[Collection entries]
● ● ● ● ● ● ●
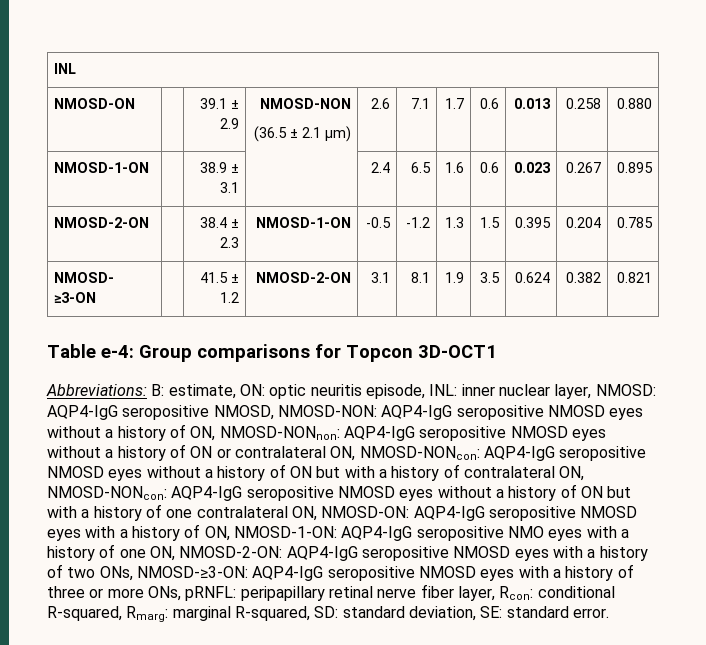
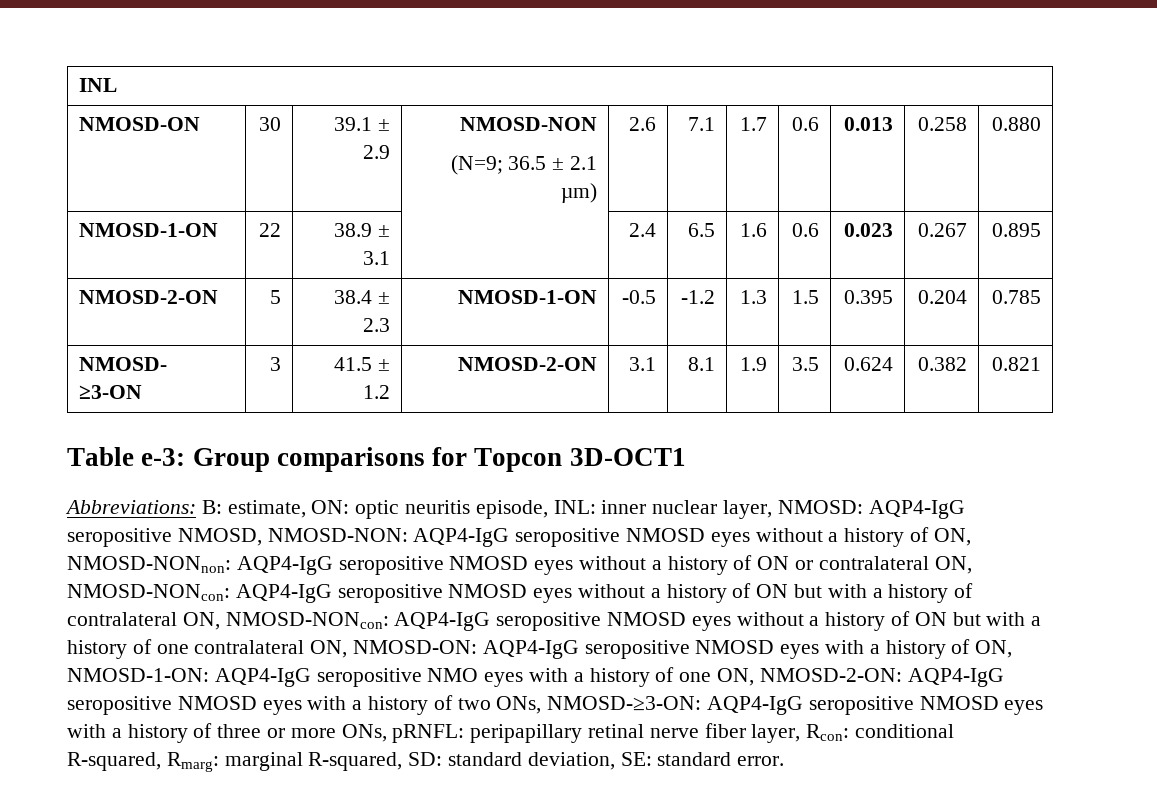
(136, 103) none -> [259,117,282,131] 30
[253,126,287,142] (36.5 -> [450,155,547,175] (N=9; 36.5
(150, 167) none -> [259,223,282,237] 22
(150, 222) none -> [270,290,282,304] 5
(97, 297) none -> [270,357,282,371] 3
[101,345,134,358] e-4: -> [141,448,186,466] e-3:

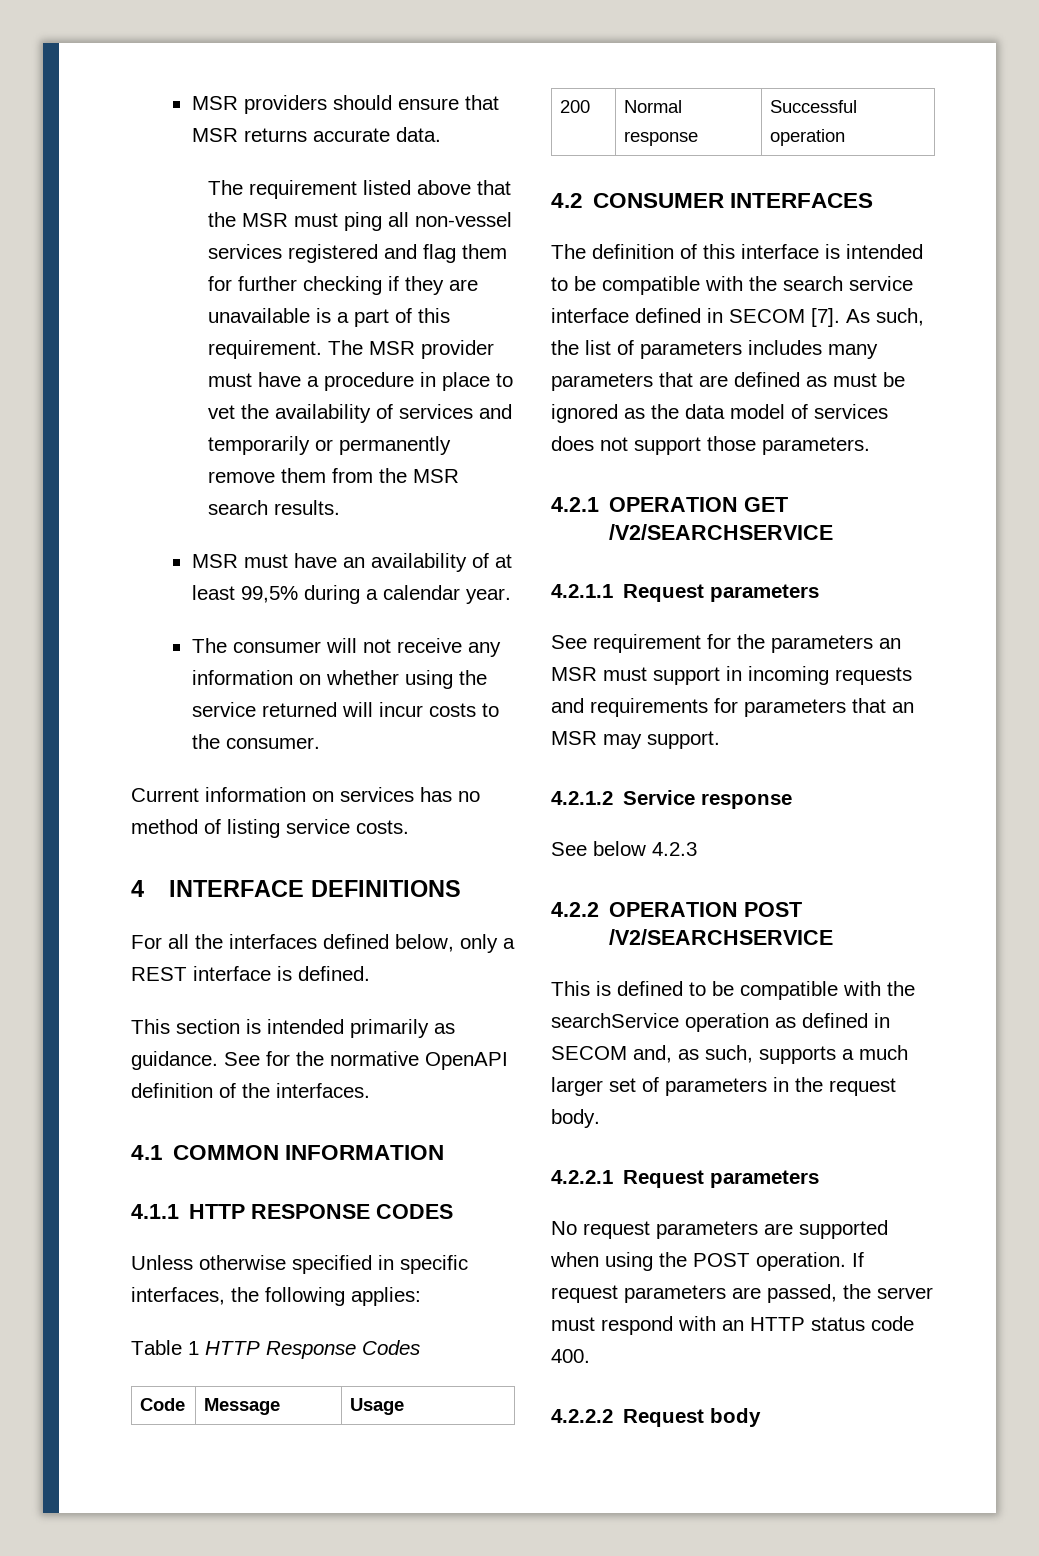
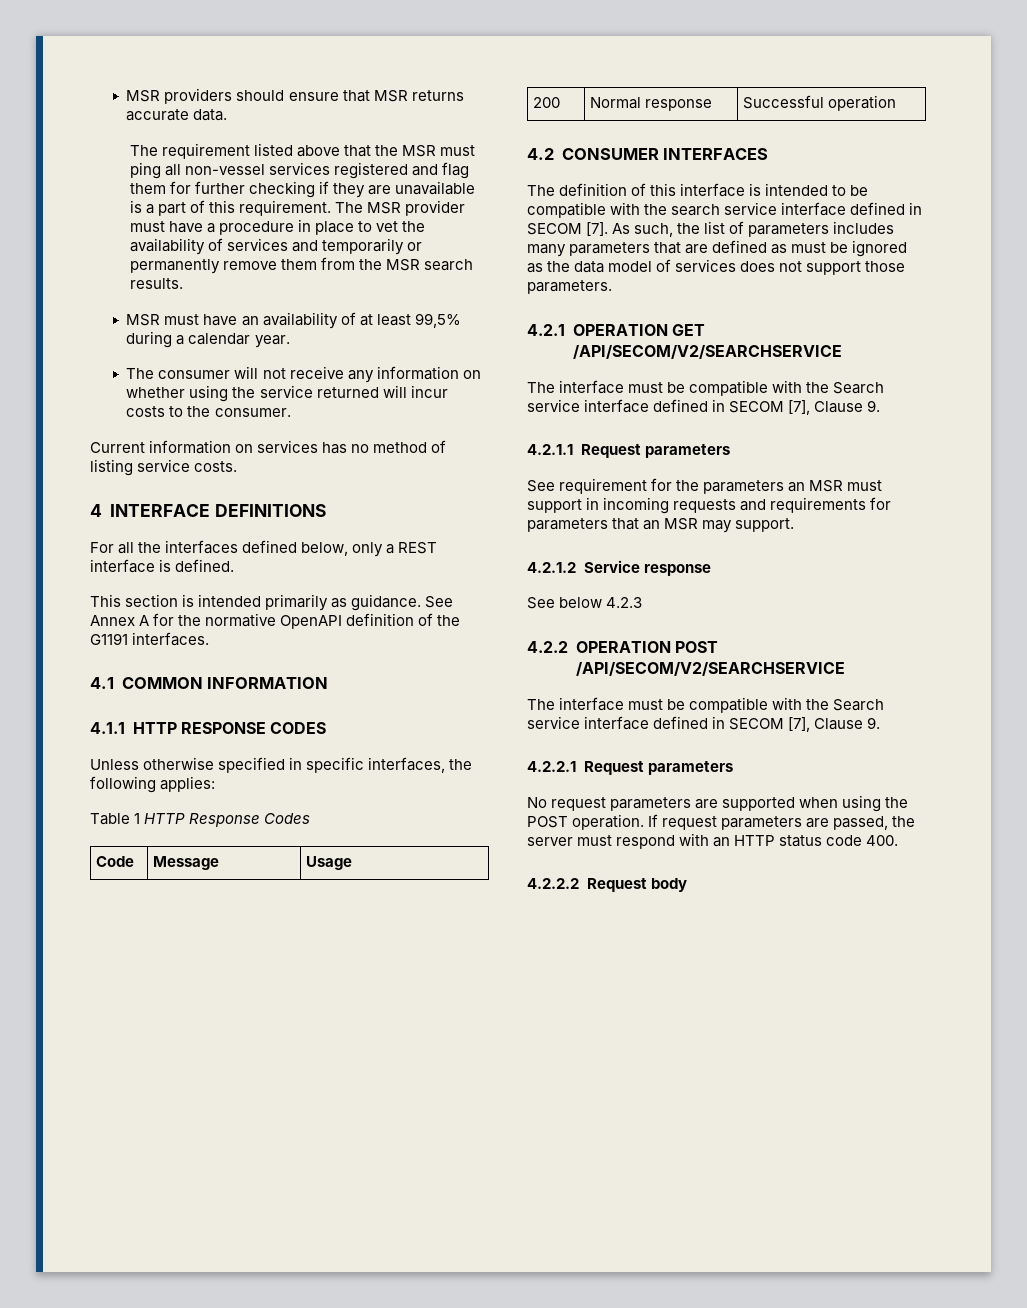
(260, 1059) none -> [90,615,150,626] Annex A
(270, 1090) none -> [90,633,128,645] G1191
[609,524,834,540] /V2/SEARCHSERVICE -> [572,345,842,359] [527,380,885,396] [527,399,881,415] /API/SECOM/V2/SEARCHSERVICE // The interface must be compatible with the Search service interface defined in SECOM [7], Clause 9.
[609,929,834,945] [551,981,915,1000] [551,1013,890,1032] [551,1045,908,1064] [551,1077,896,1096] [551,1109,600,1128] /V2/SEARCHSERVICE // This is defined to be compatible with the searchService operation as defined in SECOM and, as such, supports a much larger set of parameters in the request body. -> [575,662,845,676] [527,697,885,713] [527,716,881,732] /API/SECOM/V2/SEARCHSERVICE // The interface must be compatible with the Search service interface defined in SECOM [7], Clause 9.

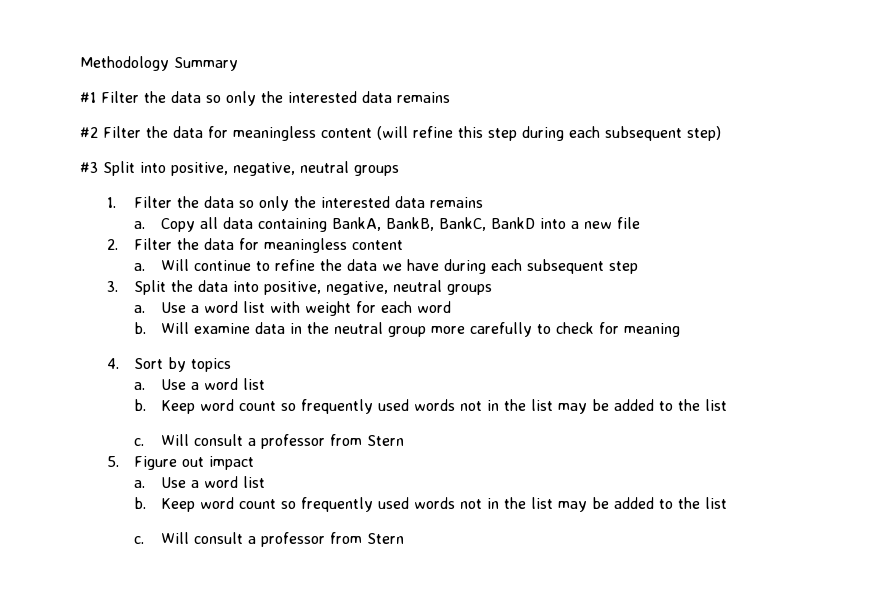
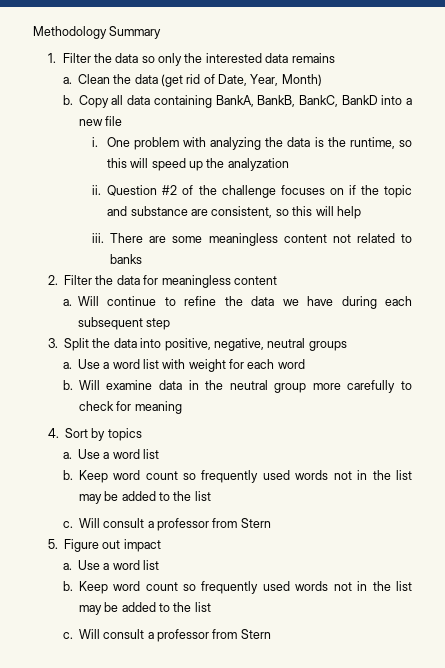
[80,91,450,106] [80,126,721,141] [80,161,399,176] // #1 Filter the data so only the interested data remains // #2 Filter the data for meaningless content (will refine this step during each subsequent step) // #3 Split into positive, negative, neutral groups -> (162, 32) none
(145, 225) none -> [77,74,322,87] [62,95,73,105] Clean the data (get rid of Date, Year, Month) // b.
(640, 223) none -> [92,137,413,150] [106,158,289,171] [92,185,412,198] [107,206,361,219] [92,233,412,246] [110,254,143,264] // i. One problem with analyzing the data is the runtime, so this will speed up the analyzation // ii. Question #2 of the challenge focuses on if the topic and substance are consistent, so this will help // iii. There are some meaningless content not related to banks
● ● ● ● ● ● ●
* _Directive_
Only the lines from the one containing "(150, 222) none -> [270,290,282,304] 5" through the final line of the records should be retyped, exactly, with every picture omitted.

* _Response area_
(150, 222) none -> [270,290,282,304] 5
(97, 297) none -> [270,357,282,371] 3
[101,345,134,358] e-4: -> [141,448,186,466] e-3:

(260, 1059) none -> [90,615,150,626] Annex A
(270, 1090) none -> [90,633,128,645] G1191
[609,524,834,540] /V2/SEARCHSERVICE -> [572,345,842,359] [527,380,885,396] [527,399,881,415] /API/SECOM/V2/SEARCHSERVICE // The interface must be compatible with the Search service interface defined in SECOM [7], Clause 9.
[609,929,834,945] [551,981,915,1000] [551,1013,890,1032] [551,1045,908,1064] [551,1077,896,1096] [551,1109,600,1128] /V2/SEARCHSERVICE // This is defined to be compatible with the searchService operation as defined in SECOM and, as such, supports a much larger set of parameters in the request body. -> [575,662,845,676] [527,697,885,713] [527,716,881,732] /API/SECOM/V2/SEARCHSERVICE // The interface must be compatible with the Search service interface defined in SECOM [7], Clause 9.

[80,91,450,106] [80,126,721,141] [80,161,399,176] // #1 Filter the data so only the interested data remains // #2 Filter the data for meaningless content (will refine this step during each subsequent step) // #3 Split into positive, negative, neutral groups -> (162, 32) none
(145, 225) none -> [77,74,322,87] [62,95,73,105] Clean the data (get rid of Date, Year, Month) // b.
(640, 223) none -> [92,137,413,150] [106,158,289,171] [92,185,412,198] [107,206,361,219] [92,233,412,246] [110,254,143,264] // i. One problem with analyzing the data is the runtime, so this will speed up the analyzation // ii. Question #2 of the challenge focuses on if the topic and substance are consistent, so this will help // iii. There are some meaningless content not related to banks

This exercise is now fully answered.